--- EXERCISE DETAILS ---
Copy out every line of text in the listing below word for word, keeping each line break where it falls.

--- AVAILABLE DATA ---
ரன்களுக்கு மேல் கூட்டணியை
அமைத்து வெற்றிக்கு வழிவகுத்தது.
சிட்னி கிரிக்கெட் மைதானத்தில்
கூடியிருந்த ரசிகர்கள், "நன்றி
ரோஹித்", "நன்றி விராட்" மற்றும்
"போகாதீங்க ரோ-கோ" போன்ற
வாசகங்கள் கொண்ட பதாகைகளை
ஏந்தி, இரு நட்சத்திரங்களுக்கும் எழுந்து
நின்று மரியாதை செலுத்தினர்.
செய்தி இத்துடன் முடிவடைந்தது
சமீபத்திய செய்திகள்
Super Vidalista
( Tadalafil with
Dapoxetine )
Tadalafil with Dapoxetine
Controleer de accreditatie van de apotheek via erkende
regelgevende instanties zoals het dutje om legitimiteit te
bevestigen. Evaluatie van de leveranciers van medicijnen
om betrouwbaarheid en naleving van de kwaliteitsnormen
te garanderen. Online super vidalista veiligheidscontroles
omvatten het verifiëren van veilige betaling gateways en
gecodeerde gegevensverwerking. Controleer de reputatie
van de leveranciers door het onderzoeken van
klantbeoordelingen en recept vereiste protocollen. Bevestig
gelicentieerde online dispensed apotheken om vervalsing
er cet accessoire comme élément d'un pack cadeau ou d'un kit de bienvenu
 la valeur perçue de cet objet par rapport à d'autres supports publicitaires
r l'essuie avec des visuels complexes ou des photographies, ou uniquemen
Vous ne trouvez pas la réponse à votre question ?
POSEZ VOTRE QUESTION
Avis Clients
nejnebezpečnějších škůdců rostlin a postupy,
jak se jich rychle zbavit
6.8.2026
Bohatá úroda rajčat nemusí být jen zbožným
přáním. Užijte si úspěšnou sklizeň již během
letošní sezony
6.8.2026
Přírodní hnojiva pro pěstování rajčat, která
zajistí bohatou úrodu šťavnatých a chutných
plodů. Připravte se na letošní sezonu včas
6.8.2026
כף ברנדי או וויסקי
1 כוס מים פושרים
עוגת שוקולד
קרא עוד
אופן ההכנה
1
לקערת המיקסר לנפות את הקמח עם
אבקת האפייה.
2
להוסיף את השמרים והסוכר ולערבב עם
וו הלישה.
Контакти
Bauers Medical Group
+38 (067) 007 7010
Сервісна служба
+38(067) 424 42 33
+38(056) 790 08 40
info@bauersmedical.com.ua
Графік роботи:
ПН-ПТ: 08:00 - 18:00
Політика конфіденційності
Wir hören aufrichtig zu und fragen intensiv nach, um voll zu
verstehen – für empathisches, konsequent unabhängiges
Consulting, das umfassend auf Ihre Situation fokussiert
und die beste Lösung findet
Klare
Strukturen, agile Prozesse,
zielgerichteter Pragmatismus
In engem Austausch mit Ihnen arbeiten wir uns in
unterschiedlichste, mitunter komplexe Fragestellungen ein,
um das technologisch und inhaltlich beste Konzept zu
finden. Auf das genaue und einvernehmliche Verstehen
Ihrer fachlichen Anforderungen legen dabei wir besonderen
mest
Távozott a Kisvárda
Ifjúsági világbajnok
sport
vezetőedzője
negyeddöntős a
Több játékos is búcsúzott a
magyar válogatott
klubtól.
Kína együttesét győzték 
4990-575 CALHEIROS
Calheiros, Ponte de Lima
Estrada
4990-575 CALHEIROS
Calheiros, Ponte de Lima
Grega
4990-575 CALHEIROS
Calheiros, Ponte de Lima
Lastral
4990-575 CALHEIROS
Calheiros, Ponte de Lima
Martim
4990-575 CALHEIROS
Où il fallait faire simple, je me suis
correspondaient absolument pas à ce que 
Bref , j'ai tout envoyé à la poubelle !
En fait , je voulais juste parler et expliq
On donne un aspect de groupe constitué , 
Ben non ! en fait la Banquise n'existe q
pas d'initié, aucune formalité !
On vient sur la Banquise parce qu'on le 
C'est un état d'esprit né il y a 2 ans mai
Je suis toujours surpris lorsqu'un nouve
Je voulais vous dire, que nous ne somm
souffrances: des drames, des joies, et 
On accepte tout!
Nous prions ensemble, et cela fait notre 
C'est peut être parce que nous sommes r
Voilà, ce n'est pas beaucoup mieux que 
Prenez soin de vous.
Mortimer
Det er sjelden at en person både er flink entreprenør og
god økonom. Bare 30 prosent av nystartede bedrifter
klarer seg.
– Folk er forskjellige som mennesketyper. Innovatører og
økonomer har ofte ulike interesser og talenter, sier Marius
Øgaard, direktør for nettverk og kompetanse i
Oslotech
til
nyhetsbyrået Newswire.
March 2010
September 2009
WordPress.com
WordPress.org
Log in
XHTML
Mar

--- ANSWER SECTION ---
ரன்களுக்கு மேல் கூட்டணியை
அமைத்து வெற்றிக்கு வழிவகுத்தது.
சிட்னி கிரிக்கெட் மைதானத்தில்
கூடியிருந்த ரசிகர்கள், "நன்றி
ரோஹித்", "நன்றி விராட்" மற்றும்
"போகாதீங்க ரோ-கோ" போன்ற
வாசகங்கள் கொண்ட பதாகைகளை
ஏந்தி, இரு நட்சத்திரங்களுக்கும் எழுந்து
நின்று மரியாதை செலுத்தினர்.
செய்தி இத்துடன் முடிவடைந்தது
சமீபத்திய செய்திகள்
Super Vidalista
( Tadalafil with
Dapoxetine )
Tadalafil with Dapoxetine
Controleer de accreditatie van de apotheek via erkende
regelgevende instanties zoals het dutje om legitimiteit te
bevestigen. Evaluatie van de leveranciers van medicijnen
om betrouwbaarheid en naleving van de kwaliteitsnormen
te garanderen. Online super vidalista veiligheidscontroles
omvatten het verifiëren van veilige betaling gateways en
gecodeerde gegevensverwerking. Controleer de reputatie
van de leveranciers door het onderzoeken van
klantbeoordelingen en recept vereiste protocollen. Bevestig
gelicentieerde online dispensed apotheken om vervalsing
er cet accessoire comme élément d'un pack cadeau ou d'un kit de bienvenu
 la valeur perçue de cet objet par rapport à d'autres supports publicitaires
r l'essuie avec des visuels complexes ou des photographies, ou uniquemen
Vous ne trouvez pas la réponse à votre question ?
POSEZ VOTRE QUESTION
Avis Clients
nejnebezpečnějších škůdců rostlin a postupy,
jak se jich rychle zbavit
6.8.2026
Bohatá úroda rajčat nemusí být jen zbožným
přáním. Užijte si úspěšnou sklizeň již během
letošní sezony
6.8.2026
Přírodní hnojiva pro pěstování rajčat, která
zajistí bohatou úrodu šťavnatých a chutných
plodů. Připravte se na letošní sezonu včas
6.8.2026
כף ברנדי או וויסקי
1 כוס מים פושרים
עוגת שוקולד
קרא עוד
אופן ההכנה
1
לקערת המיקסר לנפות את הקמח עם
אבקת האפייה.
2
להוסיף את השמרים והסוכר ולערבב עם
וו הלישה.
Контакти
Bauers Medical Group
+38 (067) 007 7010
Сервісна служба
+38(067) 424 42 33
+38(056) 790 08 40
info@bauersmedical.com.ua
Графік роботи:
ПН-ПТ: 08:00 - 18:00
Політика конфіденційності
Wir hören aufrichtig zu und fragen intensiv nach, um voll zu
verstehen – für empathisches, konsequent unabhängiges
Consulting, das umfassend auf Ihre Situation fokussiert
und die beste Lösung findet
Klare
Strukturen, agile Prozesse,
zielgerichteter Pragmatismus
In engem Austausch mit Ihnen arbeiten wir uns in
unterschiedlichste, mitunter komplexe Fragestellungen ein,
um das technologisch und inhaltlich beste Konzept zu
finden. Auf das genaue und einvernehmliche Verstehen
Ihrer fachlichen Anforderungen legen dabei wir besonderen
mest
Távozott a Kisvárda
Ifjúsági világbajnok
sport
vezetőedzője
negyeddöntős a
Több játékos is búcsúzott a
magyar válogatott
klubtól.
Kína együttesét győzték 
4990-575 CALHEIROS
Calheiros, Ponte de Lima
Estrada
4990-575 CALHEIROS
Calheiros, Ponte de Lima
Grega
4990-575 CALHEIROS
Calheiros, Ponte de Lima
Lastral
4990-575 CALHEIROS
Calheiros, Ponte de Lima
Martim
4990-575 CALHEIROS
Où il fallait faire simple, je me suis
correspondaient absolument pas à ce que 
Bref , j'ai tout envoyé à la poubelle !
En fait , je voulais juste parler et expliq
On donne un aspect de groupe constitué , 
Ben non ! en fait la Banquise n'existe q
pas d'initié, aucune formalité !
On vient sur la Banquise parce qu'on le 
C'est un état d'esprit né il y a 2 ans mai
Je suis toujours surpris lorsqu'un nouve
Je voulais vous dire, que nous ne somm
souffrances: des drames, des joies, et 
On accepte tout!
Nous prions ensemble, et cela fait notre 
C'est peut être parce que nous sommes r
Voilà, ce n'est pas beaucoup mieux que 
Prenez soin de vous.
Mortimer
Det er sjelden at en person både er flink entreprenør og
god økonom. Bare 30 prosent av nystartede bedrifter
klarer seg.
– Folk er forskjellige som mennesketyper. Innovatører og
økonomer har ofte ulike interesser og talenter, sier Marius
Øgaard, direktør for nettverk og kompetanse i
Oslotech
til
nyhetsbyrået Newswire.
March 2010
September 2009
WordPress.com
WordPress.org
Log in
XHTML
Mar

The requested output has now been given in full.